Running the Evaluation

# Your adapter vs the benchmark
uv run python scripts/evaluate.py \
  --adapter adapters/your-domain/ \
  --benchmark adapters/your-domain/eval/benchmark.jsonl \
  --output adapters/your-domain/eval/results.json

# Base model vs the same benchmark
uv run python scripts/evaluate.py \
  --benchmark adapters/your-domain/eval/benchmark.jsonl \
  --output adapters/your-domain/eval/base_results.json

Interpreting Results

Strong result (ship it): Adapter scores 15+ percentage points above base model, minimal out-of-domain degradation.

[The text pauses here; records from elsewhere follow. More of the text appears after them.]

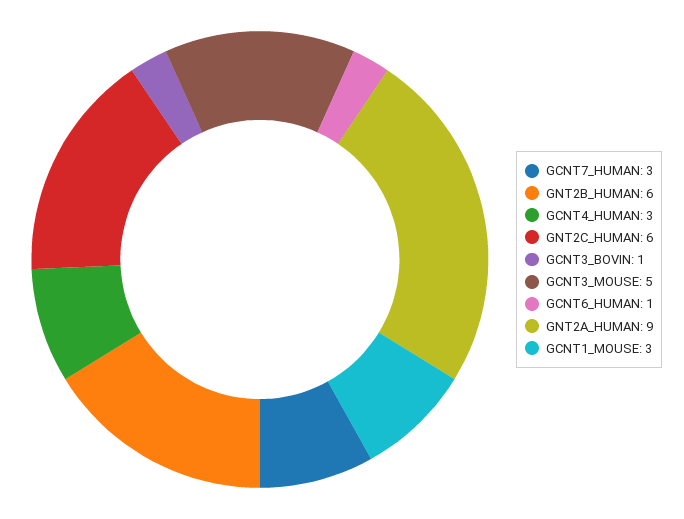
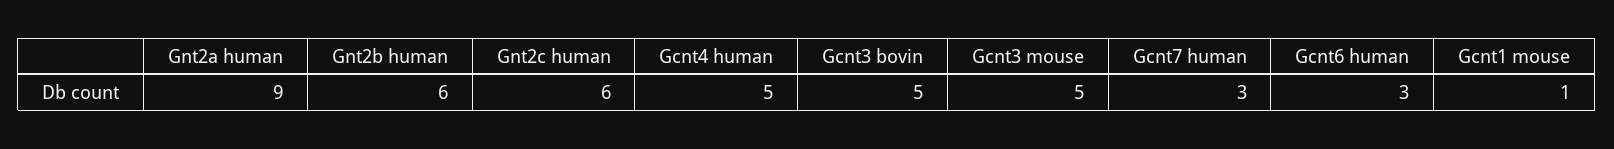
  {
    "GCNT7_HUMAN": 3,
    "GNT2B_HUMAN": 6,
-   "GCNT4_HUMAN": 3,
+   "GCNT4_HUMAN": 5,
    "GNT2C_HUMAN": 6,
-   "GCNT3_BOVIN": 1,
+   "GCNT3_BOVIN": 5,
    "GCNT3_MOUSE": 5,
-   "GCNT6_HUMAN": 1,
+   "GCNT6_HUMAN": 3,
    "GNT2A_HUMAN": 9,
-   "GCNT1_MOUSE": 3
+   "GCNT1_MOUSE": 1
  }

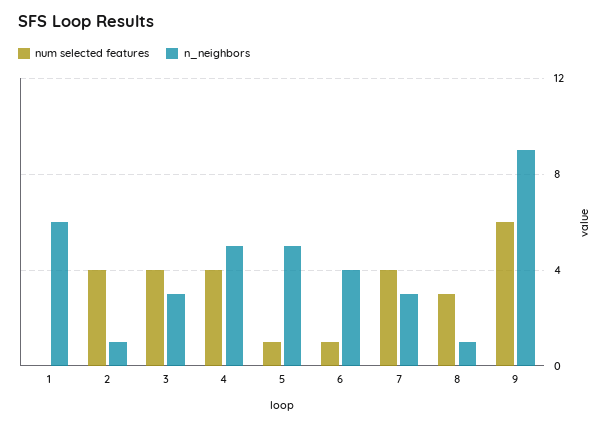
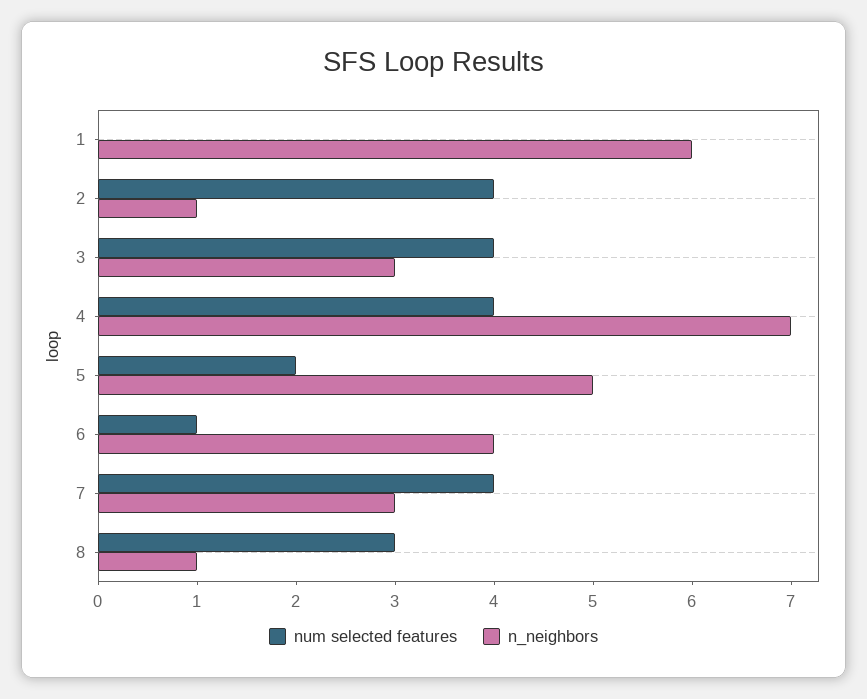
  {
    "num selected features": {
      "1": 0,
      "2": 4,
      "3": 4,
      "4": 4,
-     "5": 1,
+     "5": 2,
      "6": 1,
      "7": 4,
-     "8": 3,
+     "8": 3
-     "9": 6
    },
    "n_neighbors": {
      "1": 6,
      "2": 1,
      "3": 3,
-     "4": 5,
+     "4": 7,
      "5": 5,
      "6": 4,
      "7": 3,
-     "8": 1,
+     "8": 1
-     "9": 9
    }
  }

Moderate result (iterate): Adapter scores 5-15 points above base model. Consider whether the improvement is consistent across difficulty levels. If the adapter only helps on easy questions, the training data may lack challenging examples.

Weak result (rethink): Adapter scores less than 5 points above base model. Possible causes:

Training data quality issues (most common)
Domain too broad (narrow your scope)
Base model already handles this domain reasonably well (pick a different domain)
Not enough training data
Hyperparameters need tuning

Negative result (don’t ship): Adapter scores below the base model. Something went wrong in training. Check for data contamination (benchmark examples in training set), format issues, or corrupted training data.

Iteration Cycle

If your first training run doesn’t pass the evaluation bar:

Analyze which specific benchmark examples the adapter gets wrong
Look for patterns (e.g., all multi-step problems fail, or a specific type of formatting is wrong)
Add targeted training examples that address these failure patterns
Retrain and re-evaluate
Document each iteration in your TRAINING_LOG.md

Most successful adapters go through 2-3 training iterations.

Phase 5: Package and Submit (Week 6)

Directory Structure

Your final adapter directory should look like this:

adapters/your-domain/
├── adapter_config.json              # Generated by training script
├── adapter_model.safetensors        # Trained weights
├── training/
│   ├── dataset.jsonl                # Full training dataset
│   ├── train_config.yaml            # Exact config used for final run
│   ├── generate_data.py             # Data generation script (if synthetic)
│   └── TRAINING_LOG.md              # Complete development log
└── eval/
    ├── benchmark.jsonl              # 50+ held-out test cases
    ├── results.json                 # Adapter evaluation results
    ├── base_results.json            # Base model evaluation results
    └── ood_results.json             # Out-of-domain check results

Registry Entry

Add your adapter to adapters/registry.yaml:

your-domain:
  version: "1.0.0"
  base_model: "Qwen/Qwen2.5-3B-Instruct"
  quantization: "Q4_K_M"
  lora_rank: 16
  created: "2026-S2"
  authors: ["Your Team Name, ISYS6020"]
  benchmark_score: 0.72
  base_model_score: 0.41
  improvement: "+75.6%"
  description: "One-line description of what this adapter does"
  tags: ["relevant", "keywords"]
  size_mb: 24
  router_keywords: ["trigger", "words", "for", "keyword", "router"]

Submit Your PR

Open a pull request against the main branch. Use the PR template, which includes the full checklist from CONTRIBUTING.md.

Tips from Previous Cohorts

This section will grow as cohorts complete their projects.

Start data curation early. It always takes longer than you expect.
Test the base model extensively before training. Understanding its failures is more valuable than understanding its successes.
Quality of training outputs matters enormously. Every output in your dataset is teaching the model what “good” looks like for your domain.
Don’t over-scope. “Math reasoning” is a semester project. “All of mathematics” is a career.
Document as you go, not at the end. Your TRAINING_LOG.md is both a deliverable and a gift to next semester’s team.